▶ WHAT YOU ARE ASKED TO DO:
In the listing below, change every "chart" to "graph" and write out all the lines again with nothing else altered, leaving out the pictures.

▶ SUPPLIED MATERIAL:
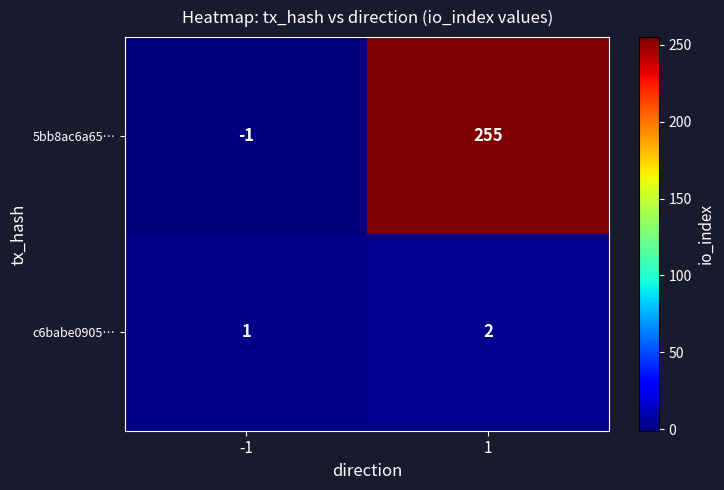

Which series has the largest range (max minus min)?

5bb8ac6a65…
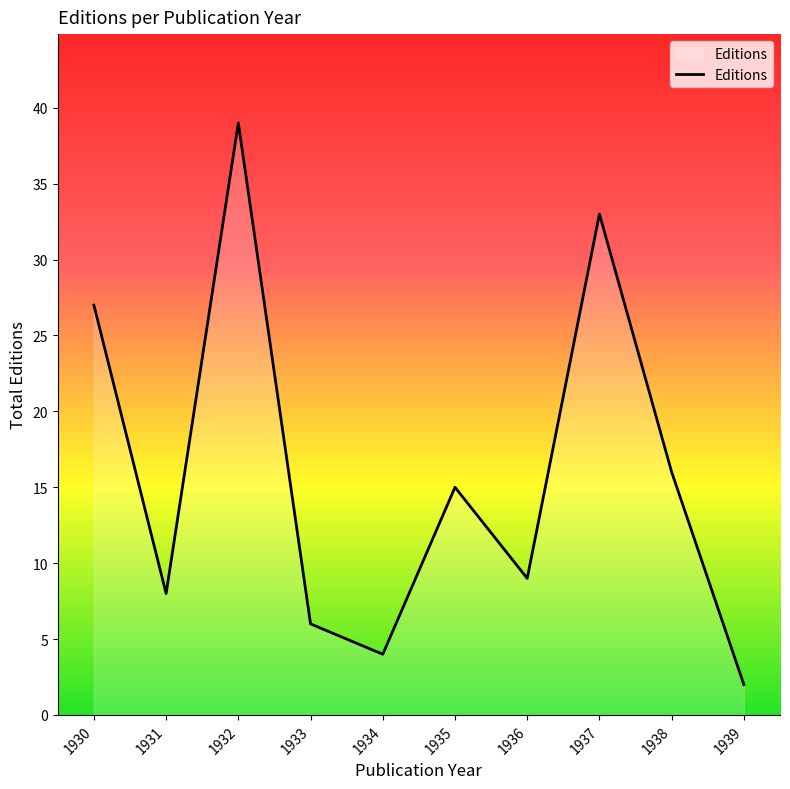

What is the maximum value shown in the chart?

39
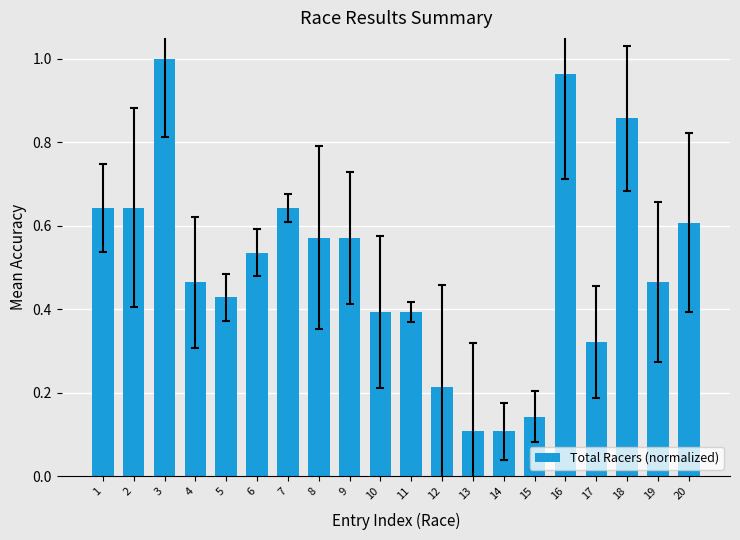

Between 4 and 11, which is larger?

4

▶ TASK SOLUTION:
Which series has the largest range (max minus min)?

5bb8ac6a65…

What is the maximum value shown in the graph?

39

Between 4 and 11, which is larger?

4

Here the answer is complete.